Learning Sparse Visual Representations with Leaky Capped Norm Regularizers
This work addresses the need for more effective sparsity-inducing regularizations in visual representation learning, offering a novel approach with proven convergence for 3D recovery, though it is incremental as it builds on non-convex regularization methods.
The paper tackled the problem of learning sparse visual representations by proposing leaky capped norm regularization (LCNR), a non-convex method that imposes strong sparsity with controllable bias, and demonstrated state-of-the-art performance in monocular 3D shape recovery and neural networks, achieving faster convergence and improved results over existing regularizations.
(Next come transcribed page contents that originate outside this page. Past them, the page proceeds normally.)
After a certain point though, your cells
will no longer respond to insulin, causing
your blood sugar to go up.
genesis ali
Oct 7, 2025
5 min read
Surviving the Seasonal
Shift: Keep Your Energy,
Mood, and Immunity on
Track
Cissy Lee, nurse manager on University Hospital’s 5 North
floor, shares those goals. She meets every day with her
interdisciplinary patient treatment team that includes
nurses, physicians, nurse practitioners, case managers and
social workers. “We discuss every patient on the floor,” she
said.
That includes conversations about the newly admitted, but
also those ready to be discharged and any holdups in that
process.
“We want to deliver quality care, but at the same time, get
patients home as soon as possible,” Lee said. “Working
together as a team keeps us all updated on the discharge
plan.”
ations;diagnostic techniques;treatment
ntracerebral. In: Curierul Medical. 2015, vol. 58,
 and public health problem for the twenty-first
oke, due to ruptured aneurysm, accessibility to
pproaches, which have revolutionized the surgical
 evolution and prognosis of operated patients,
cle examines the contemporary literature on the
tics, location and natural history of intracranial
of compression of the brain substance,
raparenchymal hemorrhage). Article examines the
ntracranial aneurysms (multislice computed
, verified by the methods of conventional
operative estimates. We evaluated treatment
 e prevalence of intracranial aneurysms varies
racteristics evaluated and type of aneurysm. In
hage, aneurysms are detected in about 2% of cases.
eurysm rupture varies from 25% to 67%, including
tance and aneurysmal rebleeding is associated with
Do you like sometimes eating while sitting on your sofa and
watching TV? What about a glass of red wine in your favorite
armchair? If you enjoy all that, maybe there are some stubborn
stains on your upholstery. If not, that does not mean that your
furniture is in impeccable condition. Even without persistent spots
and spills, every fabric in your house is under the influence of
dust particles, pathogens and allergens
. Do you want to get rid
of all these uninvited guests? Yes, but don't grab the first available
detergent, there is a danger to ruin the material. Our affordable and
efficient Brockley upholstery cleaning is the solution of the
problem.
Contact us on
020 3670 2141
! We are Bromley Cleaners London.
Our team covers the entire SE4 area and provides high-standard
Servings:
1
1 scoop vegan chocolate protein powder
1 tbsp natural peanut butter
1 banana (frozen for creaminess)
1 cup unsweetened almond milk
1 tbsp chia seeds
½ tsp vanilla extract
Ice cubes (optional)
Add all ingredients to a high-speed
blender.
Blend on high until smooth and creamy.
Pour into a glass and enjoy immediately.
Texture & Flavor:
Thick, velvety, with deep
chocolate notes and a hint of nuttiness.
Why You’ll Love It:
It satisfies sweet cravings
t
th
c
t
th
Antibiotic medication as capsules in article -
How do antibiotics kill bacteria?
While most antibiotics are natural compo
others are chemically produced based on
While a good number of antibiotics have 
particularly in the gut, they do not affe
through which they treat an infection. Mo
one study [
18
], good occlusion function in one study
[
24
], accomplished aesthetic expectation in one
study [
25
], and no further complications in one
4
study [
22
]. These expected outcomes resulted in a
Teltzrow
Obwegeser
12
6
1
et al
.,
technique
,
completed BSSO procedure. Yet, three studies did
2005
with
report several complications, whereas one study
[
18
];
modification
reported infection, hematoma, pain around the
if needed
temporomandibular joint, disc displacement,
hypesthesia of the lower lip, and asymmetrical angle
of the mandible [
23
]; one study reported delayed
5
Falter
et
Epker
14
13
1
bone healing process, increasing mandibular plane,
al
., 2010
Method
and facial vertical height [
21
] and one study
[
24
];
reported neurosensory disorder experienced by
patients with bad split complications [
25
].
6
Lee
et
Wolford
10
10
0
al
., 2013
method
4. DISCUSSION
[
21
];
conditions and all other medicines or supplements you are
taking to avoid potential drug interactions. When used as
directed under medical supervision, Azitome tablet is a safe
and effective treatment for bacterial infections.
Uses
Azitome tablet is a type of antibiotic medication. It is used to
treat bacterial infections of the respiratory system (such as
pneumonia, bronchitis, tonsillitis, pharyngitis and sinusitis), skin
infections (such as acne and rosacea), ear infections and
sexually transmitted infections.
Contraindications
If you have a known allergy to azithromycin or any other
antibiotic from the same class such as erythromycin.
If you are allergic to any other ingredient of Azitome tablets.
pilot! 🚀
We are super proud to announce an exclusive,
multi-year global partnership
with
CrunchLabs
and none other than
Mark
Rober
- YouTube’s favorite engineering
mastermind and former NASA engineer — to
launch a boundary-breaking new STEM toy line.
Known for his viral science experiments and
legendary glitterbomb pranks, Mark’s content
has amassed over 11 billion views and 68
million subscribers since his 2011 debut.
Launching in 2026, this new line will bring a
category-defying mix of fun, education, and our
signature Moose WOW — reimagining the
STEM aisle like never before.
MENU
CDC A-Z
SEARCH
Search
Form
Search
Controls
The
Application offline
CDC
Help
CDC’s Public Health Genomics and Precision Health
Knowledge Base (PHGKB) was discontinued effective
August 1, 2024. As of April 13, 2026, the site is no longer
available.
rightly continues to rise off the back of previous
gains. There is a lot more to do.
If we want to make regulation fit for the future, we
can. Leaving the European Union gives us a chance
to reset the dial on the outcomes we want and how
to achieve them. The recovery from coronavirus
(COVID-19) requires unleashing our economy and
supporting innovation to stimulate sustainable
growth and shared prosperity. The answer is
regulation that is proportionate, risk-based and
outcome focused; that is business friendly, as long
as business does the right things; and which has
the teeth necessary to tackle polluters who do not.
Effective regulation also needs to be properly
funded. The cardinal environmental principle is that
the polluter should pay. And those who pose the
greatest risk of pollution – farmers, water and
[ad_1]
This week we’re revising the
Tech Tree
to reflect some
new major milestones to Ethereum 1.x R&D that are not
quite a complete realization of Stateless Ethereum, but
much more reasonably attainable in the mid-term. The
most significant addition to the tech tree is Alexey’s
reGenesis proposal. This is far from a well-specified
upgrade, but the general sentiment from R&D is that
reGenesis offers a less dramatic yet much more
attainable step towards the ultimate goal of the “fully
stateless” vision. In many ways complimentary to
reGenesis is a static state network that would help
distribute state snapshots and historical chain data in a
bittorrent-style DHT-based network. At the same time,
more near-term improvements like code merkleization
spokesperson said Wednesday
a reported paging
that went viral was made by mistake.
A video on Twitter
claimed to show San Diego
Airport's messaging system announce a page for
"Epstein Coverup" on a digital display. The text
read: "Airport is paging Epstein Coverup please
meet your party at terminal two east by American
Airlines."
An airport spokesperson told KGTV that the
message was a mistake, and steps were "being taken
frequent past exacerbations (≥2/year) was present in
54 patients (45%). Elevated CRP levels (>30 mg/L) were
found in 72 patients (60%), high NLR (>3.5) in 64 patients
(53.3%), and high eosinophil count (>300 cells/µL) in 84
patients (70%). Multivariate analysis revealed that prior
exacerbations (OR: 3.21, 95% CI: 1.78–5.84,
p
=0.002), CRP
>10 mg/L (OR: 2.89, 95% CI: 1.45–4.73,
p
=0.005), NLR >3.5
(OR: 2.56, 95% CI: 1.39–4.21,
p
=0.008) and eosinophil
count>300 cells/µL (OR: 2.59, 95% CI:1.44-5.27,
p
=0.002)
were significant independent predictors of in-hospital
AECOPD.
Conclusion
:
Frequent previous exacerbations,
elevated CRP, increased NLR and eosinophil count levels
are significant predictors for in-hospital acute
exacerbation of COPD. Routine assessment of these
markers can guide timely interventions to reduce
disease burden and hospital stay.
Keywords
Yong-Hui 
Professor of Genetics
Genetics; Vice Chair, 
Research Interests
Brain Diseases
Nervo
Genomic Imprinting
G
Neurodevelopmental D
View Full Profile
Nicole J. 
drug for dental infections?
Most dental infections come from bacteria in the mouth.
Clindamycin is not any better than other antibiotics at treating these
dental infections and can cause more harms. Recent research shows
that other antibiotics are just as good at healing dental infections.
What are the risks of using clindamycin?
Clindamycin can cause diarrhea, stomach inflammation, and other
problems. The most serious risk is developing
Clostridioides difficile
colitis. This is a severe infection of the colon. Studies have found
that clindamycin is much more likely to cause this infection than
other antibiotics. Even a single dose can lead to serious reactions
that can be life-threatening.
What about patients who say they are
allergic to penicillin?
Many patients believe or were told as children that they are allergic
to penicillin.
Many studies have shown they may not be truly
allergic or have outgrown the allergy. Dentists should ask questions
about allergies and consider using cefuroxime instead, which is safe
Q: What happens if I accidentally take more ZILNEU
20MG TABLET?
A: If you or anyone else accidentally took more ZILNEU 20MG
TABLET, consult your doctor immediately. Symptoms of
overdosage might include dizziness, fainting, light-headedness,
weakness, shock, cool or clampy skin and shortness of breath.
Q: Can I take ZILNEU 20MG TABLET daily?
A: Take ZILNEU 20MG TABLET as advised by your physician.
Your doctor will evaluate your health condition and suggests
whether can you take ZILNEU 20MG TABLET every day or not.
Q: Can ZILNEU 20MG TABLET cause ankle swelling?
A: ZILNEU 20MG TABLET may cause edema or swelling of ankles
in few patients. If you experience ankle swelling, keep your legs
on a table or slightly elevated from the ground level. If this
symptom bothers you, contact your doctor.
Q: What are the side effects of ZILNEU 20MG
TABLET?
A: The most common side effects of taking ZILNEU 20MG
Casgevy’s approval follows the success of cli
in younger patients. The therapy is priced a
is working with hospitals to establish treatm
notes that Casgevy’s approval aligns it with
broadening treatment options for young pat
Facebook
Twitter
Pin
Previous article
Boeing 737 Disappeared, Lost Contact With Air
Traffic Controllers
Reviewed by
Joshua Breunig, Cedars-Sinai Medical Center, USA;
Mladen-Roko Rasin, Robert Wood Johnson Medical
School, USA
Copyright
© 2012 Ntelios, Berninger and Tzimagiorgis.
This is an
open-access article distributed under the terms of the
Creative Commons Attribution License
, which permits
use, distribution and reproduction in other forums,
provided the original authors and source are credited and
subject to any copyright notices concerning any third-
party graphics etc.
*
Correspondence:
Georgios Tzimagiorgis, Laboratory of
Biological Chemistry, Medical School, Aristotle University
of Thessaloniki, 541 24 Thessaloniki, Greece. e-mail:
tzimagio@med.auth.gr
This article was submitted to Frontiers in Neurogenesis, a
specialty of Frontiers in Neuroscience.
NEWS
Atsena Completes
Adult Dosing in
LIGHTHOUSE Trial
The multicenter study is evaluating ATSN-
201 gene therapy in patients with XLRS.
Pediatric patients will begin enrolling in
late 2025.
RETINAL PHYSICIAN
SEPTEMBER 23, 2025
Sparsity inducing regularization is an important part for learning over-complete visual representations. Despite the popularity of $\ell_1$ regularization, in this paper, we investigate the usage of non-convex regularizations in this problem. Our contribution consists of three parts. First, we propose the leaky capped norm regularization (LCNR), which allows model weights below a certain threshold to be regularized more strongly as opposed to those above, therefore imposes strong sparsity and only introduces controllable estimation bias. We propose a majorization-minimization algorithm to optimize the joint objective function. Second, our study over monocular 3D shape recovery and neural networks with LCNR outperforms $\ell_1$ and other non-convex regularizations, achieving state-of-the-art performance and faster convergence. Third, we prove a theoretical global convergence speed on the 3D recovery problem. To the best of our knowledge, this is the first convergence analysis of the 3D recovery problem.